**REQUIRED WORK:** Only one span of the listing below should come back. It runs from the line with "From a comment" through the line with "Can local risk", and each of its lines must be reproduced exactly.

### TASK INPUTS

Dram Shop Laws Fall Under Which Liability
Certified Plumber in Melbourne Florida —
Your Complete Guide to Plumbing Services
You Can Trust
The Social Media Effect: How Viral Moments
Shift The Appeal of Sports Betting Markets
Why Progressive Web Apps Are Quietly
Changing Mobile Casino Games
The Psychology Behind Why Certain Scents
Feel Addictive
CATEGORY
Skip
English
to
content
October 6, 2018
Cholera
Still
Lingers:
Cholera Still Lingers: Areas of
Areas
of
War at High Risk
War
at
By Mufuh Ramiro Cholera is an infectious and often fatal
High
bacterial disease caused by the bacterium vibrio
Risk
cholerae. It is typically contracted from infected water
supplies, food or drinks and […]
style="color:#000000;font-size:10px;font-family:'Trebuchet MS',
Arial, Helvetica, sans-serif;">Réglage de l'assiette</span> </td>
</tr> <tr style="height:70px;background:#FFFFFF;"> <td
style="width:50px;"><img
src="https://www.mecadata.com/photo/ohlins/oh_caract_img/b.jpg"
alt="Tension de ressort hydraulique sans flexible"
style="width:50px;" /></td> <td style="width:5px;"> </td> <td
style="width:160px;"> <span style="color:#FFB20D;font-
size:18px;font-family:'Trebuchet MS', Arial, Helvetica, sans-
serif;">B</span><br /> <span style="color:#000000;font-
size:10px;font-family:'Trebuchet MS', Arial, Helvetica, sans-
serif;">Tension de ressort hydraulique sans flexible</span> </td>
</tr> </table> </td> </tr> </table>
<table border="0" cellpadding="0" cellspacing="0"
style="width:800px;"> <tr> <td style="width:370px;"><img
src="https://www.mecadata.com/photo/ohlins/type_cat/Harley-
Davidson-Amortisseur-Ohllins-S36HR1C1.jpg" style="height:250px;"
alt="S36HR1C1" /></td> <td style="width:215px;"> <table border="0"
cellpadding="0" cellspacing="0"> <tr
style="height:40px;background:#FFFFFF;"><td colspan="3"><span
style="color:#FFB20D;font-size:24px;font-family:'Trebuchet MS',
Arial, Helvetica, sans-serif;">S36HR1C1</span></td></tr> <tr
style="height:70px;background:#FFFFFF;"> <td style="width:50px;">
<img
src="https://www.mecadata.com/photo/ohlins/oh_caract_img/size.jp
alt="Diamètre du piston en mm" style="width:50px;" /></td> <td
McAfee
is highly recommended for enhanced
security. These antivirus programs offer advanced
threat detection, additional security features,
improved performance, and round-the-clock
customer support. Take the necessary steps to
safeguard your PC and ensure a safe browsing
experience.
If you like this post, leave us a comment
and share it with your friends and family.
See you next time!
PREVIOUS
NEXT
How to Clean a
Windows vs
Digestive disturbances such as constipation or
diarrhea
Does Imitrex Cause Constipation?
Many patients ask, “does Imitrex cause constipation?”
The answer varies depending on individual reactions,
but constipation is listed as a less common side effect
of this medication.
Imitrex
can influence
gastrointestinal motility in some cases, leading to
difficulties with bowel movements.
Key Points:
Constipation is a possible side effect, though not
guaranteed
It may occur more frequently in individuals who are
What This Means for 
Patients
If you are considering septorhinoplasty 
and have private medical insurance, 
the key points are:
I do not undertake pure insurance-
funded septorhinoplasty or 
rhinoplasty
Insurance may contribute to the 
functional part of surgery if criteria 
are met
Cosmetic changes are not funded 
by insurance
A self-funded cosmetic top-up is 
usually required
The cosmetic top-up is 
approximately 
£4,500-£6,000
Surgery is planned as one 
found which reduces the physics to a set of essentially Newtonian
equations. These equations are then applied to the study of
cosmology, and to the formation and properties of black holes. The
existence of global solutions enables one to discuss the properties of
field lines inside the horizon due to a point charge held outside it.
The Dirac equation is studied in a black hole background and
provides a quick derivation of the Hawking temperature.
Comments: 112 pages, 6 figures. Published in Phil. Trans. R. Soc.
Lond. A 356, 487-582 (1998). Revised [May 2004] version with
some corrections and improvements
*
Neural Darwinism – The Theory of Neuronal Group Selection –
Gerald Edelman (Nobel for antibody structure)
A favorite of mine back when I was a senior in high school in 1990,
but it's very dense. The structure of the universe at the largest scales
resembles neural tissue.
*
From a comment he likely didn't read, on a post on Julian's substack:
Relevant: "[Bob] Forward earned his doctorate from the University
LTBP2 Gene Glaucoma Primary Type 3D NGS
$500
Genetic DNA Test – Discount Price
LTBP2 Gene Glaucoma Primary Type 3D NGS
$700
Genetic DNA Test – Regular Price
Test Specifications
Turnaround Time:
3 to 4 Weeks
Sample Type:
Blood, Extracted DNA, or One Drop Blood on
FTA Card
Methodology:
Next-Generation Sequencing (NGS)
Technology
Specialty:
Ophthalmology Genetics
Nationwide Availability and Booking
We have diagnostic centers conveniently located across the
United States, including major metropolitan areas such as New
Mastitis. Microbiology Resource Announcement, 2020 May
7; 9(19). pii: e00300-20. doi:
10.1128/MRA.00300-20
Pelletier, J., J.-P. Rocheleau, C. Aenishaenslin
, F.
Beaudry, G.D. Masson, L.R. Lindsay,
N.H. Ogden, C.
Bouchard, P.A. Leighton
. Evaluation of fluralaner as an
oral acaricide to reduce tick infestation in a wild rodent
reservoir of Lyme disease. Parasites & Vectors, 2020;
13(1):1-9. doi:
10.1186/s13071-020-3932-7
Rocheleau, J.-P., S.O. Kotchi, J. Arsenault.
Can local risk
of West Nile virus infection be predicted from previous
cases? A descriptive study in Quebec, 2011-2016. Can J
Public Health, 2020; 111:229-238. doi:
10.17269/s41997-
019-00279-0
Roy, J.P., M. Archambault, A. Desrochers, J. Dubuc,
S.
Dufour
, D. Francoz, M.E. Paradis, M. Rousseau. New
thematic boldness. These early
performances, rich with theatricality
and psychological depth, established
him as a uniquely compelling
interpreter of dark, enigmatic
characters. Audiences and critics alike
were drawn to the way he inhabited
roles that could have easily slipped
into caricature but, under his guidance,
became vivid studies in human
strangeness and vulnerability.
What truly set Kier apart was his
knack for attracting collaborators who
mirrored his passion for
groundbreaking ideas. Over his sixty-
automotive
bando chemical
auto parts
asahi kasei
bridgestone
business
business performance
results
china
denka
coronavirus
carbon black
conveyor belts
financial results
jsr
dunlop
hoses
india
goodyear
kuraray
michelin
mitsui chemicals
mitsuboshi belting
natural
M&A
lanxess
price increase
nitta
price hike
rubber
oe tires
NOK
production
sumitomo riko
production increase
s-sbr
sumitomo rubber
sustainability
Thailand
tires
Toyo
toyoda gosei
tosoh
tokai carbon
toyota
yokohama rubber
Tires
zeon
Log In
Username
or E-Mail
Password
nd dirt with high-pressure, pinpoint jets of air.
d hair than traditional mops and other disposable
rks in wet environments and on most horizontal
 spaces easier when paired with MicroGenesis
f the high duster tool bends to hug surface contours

######

**OUTPUT:**
From a comment he likely didn't read, on a post on Julian's substack:
Relevant: "[Bob] Forward earned his doctorate from the University
LTBP2 Gene Glaucoma Primary Type 3D NGS
$500
Genetic DNA Test – Discount Price
LTBP2 Gene Glaucoma Primary Type 3D NGS
$700
Genetic DNA Test – Regular Price
Test Specifications
Turnaround Time:
3 to 4 Weeks
Sample Type:
Blood, Extracted DNA, or One Drop Blood on
FTA Card
Methodology:
Next-Generation Sequencing (NGS)
Technology
Specialty:
Ophthalmology Genetics
Nationwide Availability and Booking
We have diagnostic centers conveniently located across the
United States, including major metropolitan areas such as New
Mastitis. Microbiology Resource Announcement, 2020 May
7; 9(19). pii: e00300-20. doi:
10.1128/MRA.00300-20
Pelletier, J., J.-P. Rocheleau, C. Aenishaenslin
, F.
Beaudry, G.D. Masson, L.R. Lindsay,
N.H. Ogden, C.
Bouchard, P.A. Leighton
. Evaluation of fluralaner as an
oral acaricide to reduce tick infestation in a wild rodent
reservoir of Lyme disease. Parasites & Vectors, 2020;
13(1):1-9. doi:
10.1186/s13071-020-3932-7
Rocheleau, J.-P., S.O. Kotchi, J. Arsenault.
Can local risk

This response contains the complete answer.